_Try it_
Go over the data and keep only the lines that include "Cervix".

_Data supplied_
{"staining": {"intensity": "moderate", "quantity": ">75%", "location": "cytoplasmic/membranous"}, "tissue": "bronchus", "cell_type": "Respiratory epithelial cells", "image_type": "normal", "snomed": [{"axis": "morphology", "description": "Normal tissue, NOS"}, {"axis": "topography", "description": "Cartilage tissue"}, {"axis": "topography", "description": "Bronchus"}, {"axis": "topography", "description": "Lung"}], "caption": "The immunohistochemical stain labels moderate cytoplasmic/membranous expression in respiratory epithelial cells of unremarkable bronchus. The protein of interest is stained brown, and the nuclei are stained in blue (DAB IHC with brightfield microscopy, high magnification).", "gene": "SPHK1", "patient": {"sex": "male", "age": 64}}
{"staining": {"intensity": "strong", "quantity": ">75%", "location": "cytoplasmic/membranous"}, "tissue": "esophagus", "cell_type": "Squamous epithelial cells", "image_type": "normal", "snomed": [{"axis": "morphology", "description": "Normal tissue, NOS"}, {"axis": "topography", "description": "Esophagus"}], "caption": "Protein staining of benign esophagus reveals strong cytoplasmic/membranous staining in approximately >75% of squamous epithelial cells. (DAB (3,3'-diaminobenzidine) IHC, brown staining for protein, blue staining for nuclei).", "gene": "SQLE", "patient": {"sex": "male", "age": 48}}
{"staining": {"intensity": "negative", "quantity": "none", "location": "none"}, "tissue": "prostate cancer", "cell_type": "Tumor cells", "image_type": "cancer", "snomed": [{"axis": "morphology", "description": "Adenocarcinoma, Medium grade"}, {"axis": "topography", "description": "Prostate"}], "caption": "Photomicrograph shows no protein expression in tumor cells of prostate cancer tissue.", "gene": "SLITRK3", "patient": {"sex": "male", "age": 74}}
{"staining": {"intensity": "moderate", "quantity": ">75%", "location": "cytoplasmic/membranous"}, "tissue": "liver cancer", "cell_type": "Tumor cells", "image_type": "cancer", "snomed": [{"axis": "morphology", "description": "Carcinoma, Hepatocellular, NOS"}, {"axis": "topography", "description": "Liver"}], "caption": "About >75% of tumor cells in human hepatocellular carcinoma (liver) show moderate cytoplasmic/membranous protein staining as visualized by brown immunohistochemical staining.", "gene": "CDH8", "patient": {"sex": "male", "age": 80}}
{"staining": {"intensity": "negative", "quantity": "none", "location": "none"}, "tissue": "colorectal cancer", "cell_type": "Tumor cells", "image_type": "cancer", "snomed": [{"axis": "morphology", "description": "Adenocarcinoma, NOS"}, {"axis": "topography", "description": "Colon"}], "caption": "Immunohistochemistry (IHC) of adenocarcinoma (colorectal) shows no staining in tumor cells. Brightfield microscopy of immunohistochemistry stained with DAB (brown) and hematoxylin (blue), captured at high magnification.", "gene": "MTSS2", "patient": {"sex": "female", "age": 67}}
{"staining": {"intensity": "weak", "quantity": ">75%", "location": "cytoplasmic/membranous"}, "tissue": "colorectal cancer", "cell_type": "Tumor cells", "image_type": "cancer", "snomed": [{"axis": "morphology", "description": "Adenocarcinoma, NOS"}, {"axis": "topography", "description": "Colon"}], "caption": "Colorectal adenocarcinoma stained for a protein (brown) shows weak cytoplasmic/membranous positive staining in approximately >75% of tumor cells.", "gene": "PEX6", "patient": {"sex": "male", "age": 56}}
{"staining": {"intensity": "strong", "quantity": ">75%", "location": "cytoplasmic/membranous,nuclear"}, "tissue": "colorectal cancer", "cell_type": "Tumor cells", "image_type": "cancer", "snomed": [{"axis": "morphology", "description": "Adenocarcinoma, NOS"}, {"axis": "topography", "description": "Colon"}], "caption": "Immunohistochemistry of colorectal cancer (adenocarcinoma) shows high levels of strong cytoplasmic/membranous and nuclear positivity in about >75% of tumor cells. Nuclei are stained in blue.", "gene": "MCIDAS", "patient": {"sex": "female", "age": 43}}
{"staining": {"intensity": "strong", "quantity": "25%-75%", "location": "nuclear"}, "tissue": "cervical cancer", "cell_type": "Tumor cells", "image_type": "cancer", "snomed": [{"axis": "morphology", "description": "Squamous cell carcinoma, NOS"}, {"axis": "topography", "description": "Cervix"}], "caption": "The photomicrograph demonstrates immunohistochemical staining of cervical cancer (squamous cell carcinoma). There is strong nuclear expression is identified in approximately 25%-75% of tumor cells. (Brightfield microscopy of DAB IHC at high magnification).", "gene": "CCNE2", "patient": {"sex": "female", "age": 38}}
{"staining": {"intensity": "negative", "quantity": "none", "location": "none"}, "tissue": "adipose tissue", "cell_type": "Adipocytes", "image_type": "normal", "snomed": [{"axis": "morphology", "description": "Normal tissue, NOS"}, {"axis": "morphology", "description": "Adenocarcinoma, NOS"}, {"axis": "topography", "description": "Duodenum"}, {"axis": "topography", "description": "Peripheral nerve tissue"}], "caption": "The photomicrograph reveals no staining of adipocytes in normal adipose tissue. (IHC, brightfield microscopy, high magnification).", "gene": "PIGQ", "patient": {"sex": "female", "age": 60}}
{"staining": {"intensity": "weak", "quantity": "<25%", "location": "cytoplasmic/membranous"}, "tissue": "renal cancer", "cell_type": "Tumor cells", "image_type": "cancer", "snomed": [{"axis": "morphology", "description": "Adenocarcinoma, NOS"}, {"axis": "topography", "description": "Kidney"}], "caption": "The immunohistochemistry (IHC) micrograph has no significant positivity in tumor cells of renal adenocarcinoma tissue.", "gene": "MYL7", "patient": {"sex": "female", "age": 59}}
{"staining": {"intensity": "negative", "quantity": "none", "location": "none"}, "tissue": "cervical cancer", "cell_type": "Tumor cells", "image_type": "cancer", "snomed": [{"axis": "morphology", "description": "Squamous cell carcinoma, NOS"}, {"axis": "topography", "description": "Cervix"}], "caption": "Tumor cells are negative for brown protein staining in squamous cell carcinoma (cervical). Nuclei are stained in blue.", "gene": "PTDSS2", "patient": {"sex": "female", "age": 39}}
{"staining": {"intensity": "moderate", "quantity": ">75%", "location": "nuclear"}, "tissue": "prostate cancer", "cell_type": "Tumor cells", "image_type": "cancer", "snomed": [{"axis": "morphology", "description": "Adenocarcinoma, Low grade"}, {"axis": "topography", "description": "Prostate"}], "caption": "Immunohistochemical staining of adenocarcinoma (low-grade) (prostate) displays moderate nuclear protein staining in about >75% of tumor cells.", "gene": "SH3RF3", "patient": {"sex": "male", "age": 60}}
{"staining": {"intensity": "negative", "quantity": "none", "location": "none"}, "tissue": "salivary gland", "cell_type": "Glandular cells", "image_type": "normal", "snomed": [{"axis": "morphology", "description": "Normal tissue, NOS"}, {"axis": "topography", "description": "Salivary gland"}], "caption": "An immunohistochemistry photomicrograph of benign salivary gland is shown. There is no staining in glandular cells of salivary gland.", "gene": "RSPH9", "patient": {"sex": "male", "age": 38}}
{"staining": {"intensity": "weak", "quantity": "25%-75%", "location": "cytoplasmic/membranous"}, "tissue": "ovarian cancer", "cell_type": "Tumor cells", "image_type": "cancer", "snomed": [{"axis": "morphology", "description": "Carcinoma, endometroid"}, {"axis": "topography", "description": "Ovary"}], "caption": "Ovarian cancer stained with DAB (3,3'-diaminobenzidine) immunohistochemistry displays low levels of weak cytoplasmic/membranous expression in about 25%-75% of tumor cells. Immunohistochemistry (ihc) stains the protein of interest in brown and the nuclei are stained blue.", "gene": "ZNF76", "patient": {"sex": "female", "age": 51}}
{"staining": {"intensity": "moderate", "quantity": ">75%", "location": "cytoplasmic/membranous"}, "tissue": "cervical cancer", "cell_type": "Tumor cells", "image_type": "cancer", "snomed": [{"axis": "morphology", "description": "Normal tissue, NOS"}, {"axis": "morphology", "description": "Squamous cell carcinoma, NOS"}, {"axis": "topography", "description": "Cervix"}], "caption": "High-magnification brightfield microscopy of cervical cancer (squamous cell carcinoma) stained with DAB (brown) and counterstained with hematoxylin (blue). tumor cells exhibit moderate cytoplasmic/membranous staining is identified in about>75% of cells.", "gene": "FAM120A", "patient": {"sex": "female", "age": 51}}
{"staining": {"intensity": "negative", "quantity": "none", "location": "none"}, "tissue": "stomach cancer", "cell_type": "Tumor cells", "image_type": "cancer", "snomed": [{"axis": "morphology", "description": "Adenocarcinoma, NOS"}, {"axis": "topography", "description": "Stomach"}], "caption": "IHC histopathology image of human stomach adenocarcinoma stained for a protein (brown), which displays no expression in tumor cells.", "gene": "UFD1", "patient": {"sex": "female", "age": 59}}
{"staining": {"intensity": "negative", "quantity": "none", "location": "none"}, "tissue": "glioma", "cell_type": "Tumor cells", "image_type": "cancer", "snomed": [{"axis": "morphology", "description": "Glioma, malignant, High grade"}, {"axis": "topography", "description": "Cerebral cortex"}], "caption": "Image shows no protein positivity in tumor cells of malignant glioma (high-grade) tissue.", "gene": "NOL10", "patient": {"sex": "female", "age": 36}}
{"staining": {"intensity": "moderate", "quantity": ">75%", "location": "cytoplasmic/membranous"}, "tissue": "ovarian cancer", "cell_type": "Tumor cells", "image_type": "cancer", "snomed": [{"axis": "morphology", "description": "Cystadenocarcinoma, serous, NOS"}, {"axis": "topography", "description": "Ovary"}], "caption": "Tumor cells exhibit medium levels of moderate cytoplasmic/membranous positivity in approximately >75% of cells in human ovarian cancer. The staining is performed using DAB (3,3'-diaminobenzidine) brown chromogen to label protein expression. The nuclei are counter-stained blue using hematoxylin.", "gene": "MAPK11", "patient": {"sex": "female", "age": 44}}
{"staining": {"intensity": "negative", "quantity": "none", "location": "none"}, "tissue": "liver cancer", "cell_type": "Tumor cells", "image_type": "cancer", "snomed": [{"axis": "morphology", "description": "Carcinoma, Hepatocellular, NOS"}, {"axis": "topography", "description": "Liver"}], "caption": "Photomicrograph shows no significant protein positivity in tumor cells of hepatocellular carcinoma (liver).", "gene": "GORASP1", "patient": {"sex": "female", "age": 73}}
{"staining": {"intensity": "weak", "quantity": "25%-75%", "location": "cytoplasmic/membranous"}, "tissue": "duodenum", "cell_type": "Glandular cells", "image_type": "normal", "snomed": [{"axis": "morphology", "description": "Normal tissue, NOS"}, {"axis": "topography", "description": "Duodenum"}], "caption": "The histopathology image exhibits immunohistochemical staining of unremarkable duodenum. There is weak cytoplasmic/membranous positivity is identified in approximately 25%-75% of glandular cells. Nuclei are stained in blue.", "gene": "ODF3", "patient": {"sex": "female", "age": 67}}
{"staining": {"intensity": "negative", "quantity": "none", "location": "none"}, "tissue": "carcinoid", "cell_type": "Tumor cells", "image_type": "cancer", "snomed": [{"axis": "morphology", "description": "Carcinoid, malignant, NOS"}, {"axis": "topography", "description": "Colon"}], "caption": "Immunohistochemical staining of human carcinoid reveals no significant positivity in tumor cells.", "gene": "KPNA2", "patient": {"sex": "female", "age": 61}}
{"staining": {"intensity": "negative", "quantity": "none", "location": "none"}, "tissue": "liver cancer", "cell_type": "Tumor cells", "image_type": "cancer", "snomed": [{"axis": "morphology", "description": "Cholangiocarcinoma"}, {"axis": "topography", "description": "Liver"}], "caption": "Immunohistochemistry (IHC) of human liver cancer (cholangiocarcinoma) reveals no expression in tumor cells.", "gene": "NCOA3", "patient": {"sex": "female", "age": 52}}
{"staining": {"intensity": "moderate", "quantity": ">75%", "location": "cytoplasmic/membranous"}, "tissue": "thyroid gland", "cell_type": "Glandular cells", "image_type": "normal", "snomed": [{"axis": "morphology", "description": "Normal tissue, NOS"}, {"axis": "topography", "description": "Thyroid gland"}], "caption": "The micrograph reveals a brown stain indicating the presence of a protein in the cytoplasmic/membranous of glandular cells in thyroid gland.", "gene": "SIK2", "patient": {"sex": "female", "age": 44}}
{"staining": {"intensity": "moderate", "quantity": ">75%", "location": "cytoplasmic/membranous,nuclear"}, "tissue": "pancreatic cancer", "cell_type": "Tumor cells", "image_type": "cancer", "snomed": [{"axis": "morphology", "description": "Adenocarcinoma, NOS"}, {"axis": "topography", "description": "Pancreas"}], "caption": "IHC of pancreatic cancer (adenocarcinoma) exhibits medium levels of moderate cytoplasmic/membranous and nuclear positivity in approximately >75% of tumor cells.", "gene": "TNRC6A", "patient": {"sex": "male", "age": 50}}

_Task result_
{"staining": {"intensity": "strong", "quantity": "25%-75%", "location": "nuclear"}, "tissue": "cervical cancer", "cell_type": "Tumor cells", "image_type": "cancer", "snomed": [{"axis": "morphology", "description": "Squamous cell carcinoma, NOS"}, {"axis": "topography", "description": "Cervix"}], "caption": "The photomicrograph demonstrates immunohistochemical staining of cervical cancer (squamous cell carcinoma). There is strong nuclear expression is identified in approximately 25%-75% of tumor cells. (Brightfield microscopy of DAB IHC at high magnification).", "gene": "CCNE2", "patient": {"sex": "female", "age": 38}}
{"staining": {"intensity": "negative", "quantity": "none", "location": "none"}, "tissue": "cervical cancer", "cell_type": "Tumor cells", "image_type": "cancer", "snomed": [{"axis": "morphology", "description": "Squamous cell carcinoma, NOS"}, {"axis": "topography", "description": "Cervix"}], "caption": "Tumor cells are negative for brown protein staining in squamous cell carcinoma (cervical). Nuclei are stained in blue.", "gene": "PTDSS2", "patient": {"sex": "female", "age": 39}}
{"staining": {"intensity": "moderate", "quantity": ">75%", "location": "cytoplasmic/membranous"}, "tissue": "cervical cancer", "cell_type": "Tumor cells", "image_type": "cancer", "snomed": [{"axis": "morphology", "description": "Normal tissue, NOS"}, {"axis": "morphology", "description": "Squamous cell carcinoma, NOS"}, {"axis": "topography", "description": "Cervix"}], "caption": "High-magnification brightfield microscopy of cervical cancer (squamous cell carcinoma) stained with DAB (brown) and counterstained with hematoxylin (blue). tumor cells exhibit moderate cytoplasmic/membranous staining is identified in about>75% of cells.", "gene": "FAM120A", "patient": {"sex": "female", "age": 51}}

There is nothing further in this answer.